Il pose la question de l’évolution de la centralité de la valeur travail dans nos existences : « Auparavant le travail influençait la conception de l’éducation des enfants, les relations hommes-femmes, la manière d’occuper son temps. Aujourd’hui, l’individu, l’individualité en devient le centre ». Autre apport marquant, celui de Luc Van Campenhoudt, professeur aux Facultés Saint-Louis de Bruxelles, qui pose les questions de la marchandisation du champ culturel et de l’invasion du temps libre par la technocratie. Avec tout ce que cela entraîne comme menaces sur la démocratie. Un exposé plutôt prophétique quand on le reprend 30 ans plus tard…
Vers une société du temps libéré
Années 90–92. Un second thème commun des Equipes est consacré à la réduction du temps de travail en vue d’une société du temps libéré : « Travailler moins, travailler tous, vivre mieux ». Travailler moins car le centre du projet reste la Réduction collective du temps de travail. Travailler tous, car le projet vise à construire des solutions pour l’accès à l’emploi de toutes et tous. Vivre mieux, car la libération du temps vise à l’épanouissement et au bonheur de chacun.e, notamment par
l’atténuation de la centralité du travail dans la société.
Ce sera le moment pour le mouvement de relayer son projet en externe et de le développer en interne. En interne, le travail d’analyse et de débat critique va s’appuyer sur les publications du mouvement, élaborées sous la houlette du GPTC (Groupe Porteur du Thème Commun). Ces outils pédagogiques, qui suggèrent méthodes et contenus, seront proposés à tous les groupes EP existants. Les conclusions sont renvoyées vers le GPTC, qui les rassemble et les transforme en documents de synthèse.
En externe, le mouvement va porter ses revendications de RDTT vers les lieux influents. Si un nombre important de débats publics sont organisés en de nombreux endroits sur le sujet, le relais syndical au projet est particulièrement soigné. Notamment avec la CNE (Centrale Nationale des Employés de la CSC) avec qui un partenariat est organisé.
Les contacts avec le parti Ecolo seront également nombreux, lui qui, à cette période, promeut la semaine de 4 jours. C’est d’ailleurs avec la collaboration d’un de ses membres actifs, Philippe Defeyt, et de Jean Daems (MOC National), que les Equipes conçoivent et éditent un argumentaire intitulé « Répondre… aux objections sur la réduction du temps de travail ». Il aura un succès important auprès des personnes, syndicalistes et autres, actives dans l’avancée du projet.

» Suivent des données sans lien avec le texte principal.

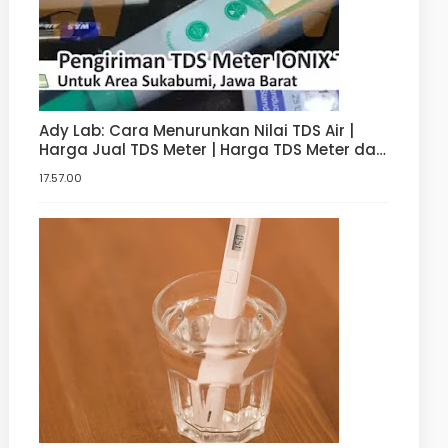
Ady Lab: Cara Menurunkan Nilai TDS Air |
Harga Jual TDS Meter | Harga TDS Meter dan
pH meter Hidroponik | Digital
17.57.00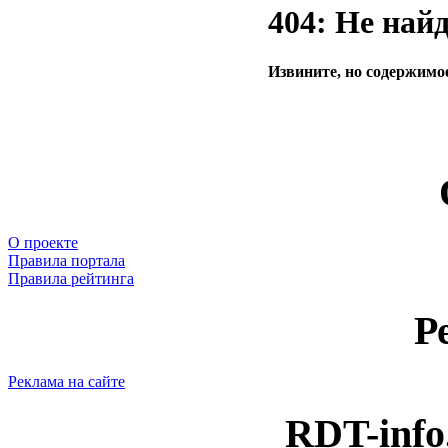
404: Не най
Извините, но содержимое
О проекте
Правила портала
Правила рейтинга
Р
Реклама на сайте
RDT-info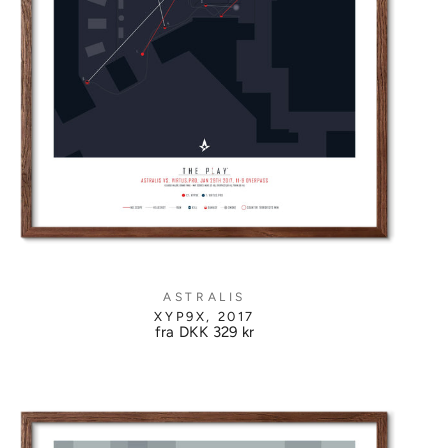
ASTRALIS
XYP9X, 2017
fra DKK
329 kr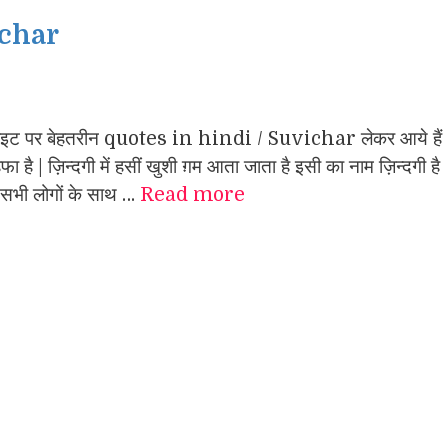
ichar
ाइट पर बेहतरीन quotes in hindi / Suvichar लेकर आये हैं
ा है | ज़िन्दगी में हसीं खुशी ग़म आता जाता है इसी का नाम ज़िन्दगी है
 | सभी लोगों के साथ …
Read more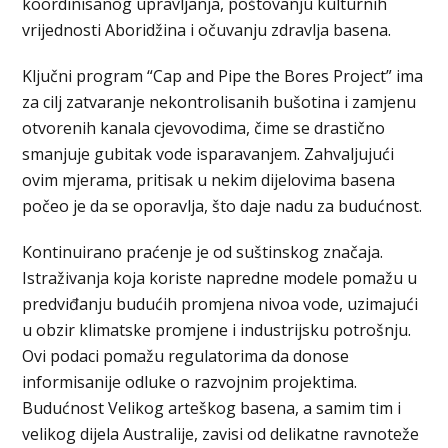
koordinisanog upravljanja, poštovanju kulturnih
vrijednosti Aboridžina i očuvanju zdravlja basena.
Ključni program “Cap and Pipe the Bores Project” ima
za cilj zatvaranje nekontrolisanih bušotina i zamjenu
otvorenih kanala cjevovodima, čime se drastično
smanjuje gubitak vode isparavanjem. Zahvaljujući
ovim mjerama, pritisak u nekim dijelovima basena
počeo je da se oporavlja, što daje nadu za budućnost.
Kontinuirano praćenje je od suštinskog značaja.
Istraživanja koja koriste napredne modele pomažu u
predviđanju budućih promjena nivoa vode, uzimajući
u obzir klimatske promjene i industrijsku potrošnju.
Ovi podaci pomažu regulatorima da donose
informisanije odluke o razvojnim projektima.
Budućnost Velikog arteškog basena, a samim tim i
velikog dijela Australije, zavisi od delikatne ravnoteže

Des oppositions du type : « si on diminue le temps de travail, il faudra bien diminuer les revenus » ou « les entreprises vont faire en sorte que cette diminution
soit absorbée par une hausse des cadences de production, il n’y aura pas d’embauche compensatoire » ou encore « cela va favoriser le travail au noir, puisque les gens auront plus de temps » sont décortiquées et contre-argumentées via de petites fiches pédagogiques, faciles d’utilisation.
Trente ans plus tard, où en sommes-nous ? Encore loin penseront certains ! Le combat n’est certes pas gagné. Pourtant, il suffit de penser, par exemple, qu’il y a aujourd’hui plus de malades de longue durée enregistrés en Belgique que de demandeurs d’emploi, que le stress et les burn-out se généralisent sur le marché du travail, pour s’assurer que le projet garde plus que jamais toute sa pertinence.
1. Philosophe français auteur de « Métamorphoses du travail, quête du sens » en 1988.